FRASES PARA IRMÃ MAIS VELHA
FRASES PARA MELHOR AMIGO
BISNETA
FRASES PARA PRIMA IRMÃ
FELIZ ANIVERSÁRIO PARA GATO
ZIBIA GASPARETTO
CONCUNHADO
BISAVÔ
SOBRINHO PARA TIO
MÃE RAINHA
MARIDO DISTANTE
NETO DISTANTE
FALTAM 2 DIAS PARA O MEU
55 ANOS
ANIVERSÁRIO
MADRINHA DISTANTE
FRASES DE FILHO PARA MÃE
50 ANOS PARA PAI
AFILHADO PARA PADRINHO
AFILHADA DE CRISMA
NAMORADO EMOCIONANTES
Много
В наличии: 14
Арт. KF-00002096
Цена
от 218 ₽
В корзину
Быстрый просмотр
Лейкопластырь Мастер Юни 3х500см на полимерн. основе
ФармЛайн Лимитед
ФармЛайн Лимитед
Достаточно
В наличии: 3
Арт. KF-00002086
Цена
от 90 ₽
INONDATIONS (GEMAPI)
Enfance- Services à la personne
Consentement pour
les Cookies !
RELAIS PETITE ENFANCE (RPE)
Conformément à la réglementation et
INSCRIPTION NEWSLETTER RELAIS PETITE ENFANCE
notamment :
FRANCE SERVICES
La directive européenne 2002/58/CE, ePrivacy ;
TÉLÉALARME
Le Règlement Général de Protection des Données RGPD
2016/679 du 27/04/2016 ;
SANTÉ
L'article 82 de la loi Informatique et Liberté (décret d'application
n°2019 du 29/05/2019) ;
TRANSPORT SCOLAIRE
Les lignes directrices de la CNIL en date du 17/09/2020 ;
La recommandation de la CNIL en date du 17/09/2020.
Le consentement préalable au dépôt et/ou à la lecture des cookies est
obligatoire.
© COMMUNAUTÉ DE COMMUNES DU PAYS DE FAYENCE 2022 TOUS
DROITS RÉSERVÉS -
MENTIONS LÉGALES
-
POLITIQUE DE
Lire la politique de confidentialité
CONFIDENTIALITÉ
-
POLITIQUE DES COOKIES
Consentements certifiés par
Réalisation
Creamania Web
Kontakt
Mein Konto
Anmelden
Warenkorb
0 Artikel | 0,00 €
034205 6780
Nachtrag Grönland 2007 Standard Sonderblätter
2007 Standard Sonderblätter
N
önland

What to produce:
Count every line of the material that holds the string "date", then give the total alone.

Result of the task:
2